**QUOTED PASSAGE:**
'''

- Developer(s): Jester Interactive
- Publisher(s): EU: Jester Interactive; NA: XS Games;
- Designer(s): Andy Cowe
- Platform(s): PlayStation 2
- Release: EU: 28 June 2002; NA: 29 October 2003;
- Genre(s): Racing
- Mode(s): Single-player, multiplayer

= Super Trucks =

2002 video game

Super Trucks (known in North America as Super Trucks Racing) is a racing video game developed and published by Jester Interactive exclusively for PlayStation 2. All drivers and sponsor information are based on the 2001 season of the Super Trucks racing series.

According to the European box art, the game compares itself to TOCA on steroids, but the North American box art is considered to be a simplified version of the box art seen in Europe. All visual effects and reviews are absent in the North American release and the ESRB rating is shown instead of the ELSPA rating. The theme song used at the opening title is "Bug" and is sung in a heavy metal-style by the band Feeder. Most of the other songs in the game are considered to be techno music done to the tune of the souped up engines at more than 122.0 mi/h. This makes the trucks slightly faster than their real-life counterparts who are restricted to a maximum speed limit of 100.0 mi/h for safety reasons.

'''

**MATERIAL PROVIDED:**
'''

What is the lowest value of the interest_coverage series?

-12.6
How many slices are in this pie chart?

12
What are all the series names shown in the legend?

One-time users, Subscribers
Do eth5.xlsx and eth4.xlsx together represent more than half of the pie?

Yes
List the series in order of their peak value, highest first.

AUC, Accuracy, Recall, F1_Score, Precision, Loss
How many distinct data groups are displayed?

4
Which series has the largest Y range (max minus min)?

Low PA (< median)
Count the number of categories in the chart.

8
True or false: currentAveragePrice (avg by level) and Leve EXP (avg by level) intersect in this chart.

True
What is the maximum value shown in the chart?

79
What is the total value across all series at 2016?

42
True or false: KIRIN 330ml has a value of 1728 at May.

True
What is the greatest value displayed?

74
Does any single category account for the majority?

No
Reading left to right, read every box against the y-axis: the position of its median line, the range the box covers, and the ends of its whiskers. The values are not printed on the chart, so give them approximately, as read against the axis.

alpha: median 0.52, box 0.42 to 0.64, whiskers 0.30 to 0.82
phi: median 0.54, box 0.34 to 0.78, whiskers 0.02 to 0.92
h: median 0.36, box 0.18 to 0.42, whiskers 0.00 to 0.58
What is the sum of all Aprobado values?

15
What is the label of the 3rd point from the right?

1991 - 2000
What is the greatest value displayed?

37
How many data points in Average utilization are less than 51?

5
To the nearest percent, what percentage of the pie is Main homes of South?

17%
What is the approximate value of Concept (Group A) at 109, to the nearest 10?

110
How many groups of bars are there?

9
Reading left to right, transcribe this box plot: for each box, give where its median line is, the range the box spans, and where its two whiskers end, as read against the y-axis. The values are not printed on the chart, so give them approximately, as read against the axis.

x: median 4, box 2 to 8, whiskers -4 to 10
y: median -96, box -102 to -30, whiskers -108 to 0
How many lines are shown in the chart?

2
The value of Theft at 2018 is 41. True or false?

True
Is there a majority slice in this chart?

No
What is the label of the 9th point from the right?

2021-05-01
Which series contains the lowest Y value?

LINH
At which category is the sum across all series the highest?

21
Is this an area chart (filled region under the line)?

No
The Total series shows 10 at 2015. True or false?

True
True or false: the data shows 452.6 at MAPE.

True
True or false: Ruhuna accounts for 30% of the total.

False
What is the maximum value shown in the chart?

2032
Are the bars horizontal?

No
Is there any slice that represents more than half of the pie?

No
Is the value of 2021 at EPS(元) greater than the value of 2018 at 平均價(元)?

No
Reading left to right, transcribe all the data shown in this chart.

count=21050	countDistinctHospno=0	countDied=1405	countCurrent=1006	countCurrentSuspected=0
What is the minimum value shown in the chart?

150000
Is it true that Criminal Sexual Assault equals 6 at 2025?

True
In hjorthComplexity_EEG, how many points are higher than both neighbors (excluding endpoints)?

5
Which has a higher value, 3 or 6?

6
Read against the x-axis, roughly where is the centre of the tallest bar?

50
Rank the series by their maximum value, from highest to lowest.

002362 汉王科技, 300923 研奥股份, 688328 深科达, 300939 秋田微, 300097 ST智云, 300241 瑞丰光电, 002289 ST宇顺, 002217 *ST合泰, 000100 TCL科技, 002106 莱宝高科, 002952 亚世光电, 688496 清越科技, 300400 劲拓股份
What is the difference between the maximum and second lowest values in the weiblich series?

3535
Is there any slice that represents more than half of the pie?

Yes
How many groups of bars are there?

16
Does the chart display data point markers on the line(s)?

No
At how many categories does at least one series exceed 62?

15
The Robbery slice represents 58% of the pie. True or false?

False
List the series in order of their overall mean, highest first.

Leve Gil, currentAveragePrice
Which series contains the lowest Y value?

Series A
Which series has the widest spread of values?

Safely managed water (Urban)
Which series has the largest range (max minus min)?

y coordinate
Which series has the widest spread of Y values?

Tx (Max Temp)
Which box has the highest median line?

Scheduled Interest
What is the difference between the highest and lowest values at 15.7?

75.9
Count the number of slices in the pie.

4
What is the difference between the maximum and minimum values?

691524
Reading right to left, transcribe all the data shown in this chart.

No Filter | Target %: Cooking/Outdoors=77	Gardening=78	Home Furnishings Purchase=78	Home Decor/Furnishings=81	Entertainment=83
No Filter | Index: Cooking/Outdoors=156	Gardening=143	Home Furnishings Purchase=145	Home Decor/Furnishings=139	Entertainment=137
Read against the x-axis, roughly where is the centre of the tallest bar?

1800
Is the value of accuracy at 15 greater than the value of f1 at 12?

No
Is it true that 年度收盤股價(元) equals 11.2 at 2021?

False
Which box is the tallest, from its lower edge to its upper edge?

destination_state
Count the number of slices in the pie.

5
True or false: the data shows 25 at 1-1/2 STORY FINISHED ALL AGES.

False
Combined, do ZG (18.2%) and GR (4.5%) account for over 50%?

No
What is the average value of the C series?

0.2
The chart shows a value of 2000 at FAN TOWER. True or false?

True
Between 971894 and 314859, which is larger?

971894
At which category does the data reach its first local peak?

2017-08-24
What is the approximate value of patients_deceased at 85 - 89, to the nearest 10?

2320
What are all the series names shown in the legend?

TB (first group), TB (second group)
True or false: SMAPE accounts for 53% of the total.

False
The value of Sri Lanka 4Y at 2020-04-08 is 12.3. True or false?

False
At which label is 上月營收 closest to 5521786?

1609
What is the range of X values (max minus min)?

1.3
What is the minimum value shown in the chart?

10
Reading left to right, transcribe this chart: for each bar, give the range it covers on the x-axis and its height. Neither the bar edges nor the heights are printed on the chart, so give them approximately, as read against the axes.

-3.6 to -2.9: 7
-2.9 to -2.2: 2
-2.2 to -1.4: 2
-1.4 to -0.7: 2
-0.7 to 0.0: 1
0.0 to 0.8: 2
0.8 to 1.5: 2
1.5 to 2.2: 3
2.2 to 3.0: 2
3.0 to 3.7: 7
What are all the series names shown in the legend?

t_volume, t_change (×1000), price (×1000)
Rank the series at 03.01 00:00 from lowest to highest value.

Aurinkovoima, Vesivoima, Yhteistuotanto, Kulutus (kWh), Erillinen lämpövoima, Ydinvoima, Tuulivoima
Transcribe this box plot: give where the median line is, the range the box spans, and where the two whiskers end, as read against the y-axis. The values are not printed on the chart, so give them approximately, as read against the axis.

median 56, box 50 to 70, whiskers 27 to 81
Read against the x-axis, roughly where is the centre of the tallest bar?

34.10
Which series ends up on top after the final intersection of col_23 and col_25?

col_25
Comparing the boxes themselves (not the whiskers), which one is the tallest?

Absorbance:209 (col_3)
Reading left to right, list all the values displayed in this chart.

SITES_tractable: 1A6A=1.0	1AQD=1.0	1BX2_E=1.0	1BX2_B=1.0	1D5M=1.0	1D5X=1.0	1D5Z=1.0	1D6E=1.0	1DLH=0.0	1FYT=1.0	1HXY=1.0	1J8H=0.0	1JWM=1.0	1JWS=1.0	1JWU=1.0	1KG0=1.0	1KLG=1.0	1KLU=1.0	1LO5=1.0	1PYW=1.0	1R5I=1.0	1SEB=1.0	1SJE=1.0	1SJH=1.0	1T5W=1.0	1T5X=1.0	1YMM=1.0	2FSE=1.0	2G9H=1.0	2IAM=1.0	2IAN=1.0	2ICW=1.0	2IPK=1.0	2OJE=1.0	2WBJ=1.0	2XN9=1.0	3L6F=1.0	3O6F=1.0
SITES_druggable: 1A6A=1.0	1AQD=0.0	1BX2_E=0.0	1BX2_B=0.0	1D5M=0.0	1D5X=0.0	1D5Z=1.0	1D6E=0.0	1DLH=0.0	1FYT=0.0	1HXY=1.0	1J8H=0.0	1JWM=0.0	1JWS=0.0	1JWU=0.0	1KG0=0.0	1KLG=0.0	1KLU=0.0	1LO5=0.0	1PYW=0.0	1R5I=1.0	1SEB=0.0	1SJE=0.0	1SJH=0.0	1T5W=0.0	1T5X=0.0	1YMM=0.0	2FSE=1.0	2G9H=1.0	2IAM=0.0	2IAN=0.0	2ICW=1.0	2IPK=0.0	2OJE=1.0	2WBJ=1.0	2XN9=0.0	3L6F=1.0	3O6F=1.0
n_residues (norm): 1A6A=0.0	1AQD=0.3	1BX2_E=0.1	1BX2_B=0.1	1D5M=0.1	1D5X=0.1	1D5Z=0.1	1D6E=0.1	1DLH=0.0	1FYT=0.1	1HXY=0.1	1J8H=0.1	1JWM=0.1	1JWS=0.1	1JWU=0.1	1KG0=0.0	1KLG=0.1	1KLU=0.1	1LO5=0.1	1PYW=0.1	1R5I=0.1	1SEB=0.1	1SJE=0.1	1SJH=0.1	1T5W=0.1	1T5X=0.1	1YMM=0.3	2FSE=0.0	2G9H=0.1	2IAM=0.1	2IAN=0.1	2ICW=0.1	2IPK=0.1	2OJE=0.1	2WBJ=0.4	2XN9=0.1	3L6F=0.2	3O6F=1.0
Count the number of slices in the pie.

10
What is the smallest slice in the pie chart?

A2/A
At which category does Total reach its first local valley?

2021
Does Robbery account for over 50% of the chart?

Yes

'''

**REQUIRED WORK:**
A – List the field labels given in the fact lines at the top of the Super Trucks article above.
B – Reproduce the part of the Super Trucks article above starting at "- Developer(s): Jester" and ending at "Trucks racing series.".

**ANSWERS FOR THE TASKS:**
A – Developer(s), Publisher(s), Designer(s), Platform(s), Release, Genre(s), Mode(s)

B –
- Developer(s): Jester Interactive
- Publisher(s): EU: Jester Interactive; NA: XS Games;
- Designer(s): Andy Cowe
- Platform(s): PlayStation 2
- Release: EU: 28 June 2002; NA: 29 October 2003;
- Genre(s): Racing
- Mode(s): Single-player, multiplayer

= Super Trucks =

2002 video game

Super Trucks (known in North America as Super Trucks Racing) is a racing video game developed and published by Jester Interactive exclusively for PlayStation 2. All drivers and sponsor information are based on the 2001 season of the Super Trucks racing series.